View Submission

A0837

Title: Reinforcement learning for estimation and inference in heterogeneous environments Authors: Atanas Christev - Heriot-Watt University (United Kingdom) [presenting]
Abstract: Sequential decision-making is central to many social and economic phenomena. Reinforcement learning (RL) is an optimization framework that endows agents with sequential knowledge to interact and learn from an unknown environment, i.e., learn optimal policies of their own behavior in multiple steps through exploration and exploitation. Classical methods struggle to deal with the inherent heterogeneity of structural economic models. Based on inverse reinforcement learning (IRL), a novel estimation framework is proposed and developed that simultaneously clusters behavioral trajectories and infers distinct type-specific utility functions for latent groups, thereby allowing for unobserved heterogeneity. The method supports scalable estimation without explicit transition models and flexible, non-parametric rewards.

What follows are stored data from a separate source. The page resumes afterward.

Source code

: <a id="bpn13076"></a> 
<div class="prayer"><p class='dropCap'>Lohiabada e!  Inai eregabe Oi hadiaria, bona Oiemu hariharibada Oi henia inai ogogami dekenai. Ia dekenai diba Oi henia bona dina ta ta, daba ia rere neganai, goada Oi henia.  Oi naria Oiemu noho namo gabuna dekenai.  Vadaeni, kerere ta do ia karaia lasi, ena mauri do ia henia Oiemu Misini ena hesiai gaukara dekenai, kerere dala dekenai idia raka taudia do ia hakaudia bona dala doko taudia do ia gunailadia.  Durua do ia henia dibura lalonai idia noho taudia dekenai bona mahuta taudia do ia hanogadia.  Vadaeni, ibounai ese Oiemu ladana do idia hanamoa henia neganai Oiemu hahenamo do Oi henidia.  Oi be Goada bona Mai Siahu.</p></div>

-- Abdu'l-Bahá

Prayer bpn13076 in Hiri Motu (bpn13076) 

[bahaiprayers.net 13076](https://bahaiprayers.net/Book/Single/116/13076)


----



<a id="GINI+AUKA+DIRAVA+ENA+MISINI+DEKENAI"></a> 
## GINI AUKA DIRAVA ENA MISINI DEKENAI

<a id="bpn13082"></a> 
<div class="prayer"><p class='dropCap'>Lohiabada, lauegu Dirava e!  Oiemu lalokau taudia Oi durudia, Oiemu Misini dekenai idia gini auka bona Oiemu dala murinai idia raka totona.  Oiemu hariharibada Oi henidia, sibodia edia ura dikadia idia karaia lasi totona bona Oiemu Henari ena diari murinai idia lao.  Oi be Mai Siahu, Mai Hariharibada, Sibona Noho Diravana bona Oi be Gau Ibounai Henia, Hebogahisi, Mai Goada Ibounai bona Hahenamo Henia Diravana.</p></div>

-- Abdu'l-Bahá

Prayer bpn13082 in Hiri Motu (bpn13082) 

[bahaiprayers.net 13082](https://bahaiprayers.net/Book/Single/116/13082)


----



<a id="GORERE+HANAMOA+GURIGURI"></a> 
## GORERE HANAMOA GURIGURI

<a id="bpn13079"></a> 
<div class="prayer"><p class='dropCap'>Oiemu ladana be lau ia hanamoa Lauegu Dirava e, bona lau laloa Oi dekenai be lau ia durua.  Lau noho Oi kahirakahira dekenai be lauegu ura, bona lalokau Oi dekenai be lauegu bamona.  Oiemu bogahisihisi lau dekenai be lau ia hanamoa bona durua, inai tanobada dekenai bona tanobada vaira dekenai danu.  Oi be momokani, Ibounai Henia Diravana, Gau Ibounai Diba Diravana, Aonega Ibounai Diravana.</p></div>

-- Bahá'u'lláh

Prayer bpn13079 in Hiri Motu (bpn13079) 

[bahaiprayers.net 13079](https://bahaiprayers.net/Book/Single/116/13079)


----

Theoretically, it is shown that it exhibits oracle properties for group recovery under sufficient reward separation and asymptotic normality, enabling the construction of confidence intervals for policy parameters. The method is applied to analyze the structural representation of a frictional labor market with life cycle dynamics to account for income and risk inequality over the business cycle. Low-earners behave very differently from high-earners: initial wealth and search effort in the labor market have large implications for the large negative skewness of lifetime earnings for each of these two groups.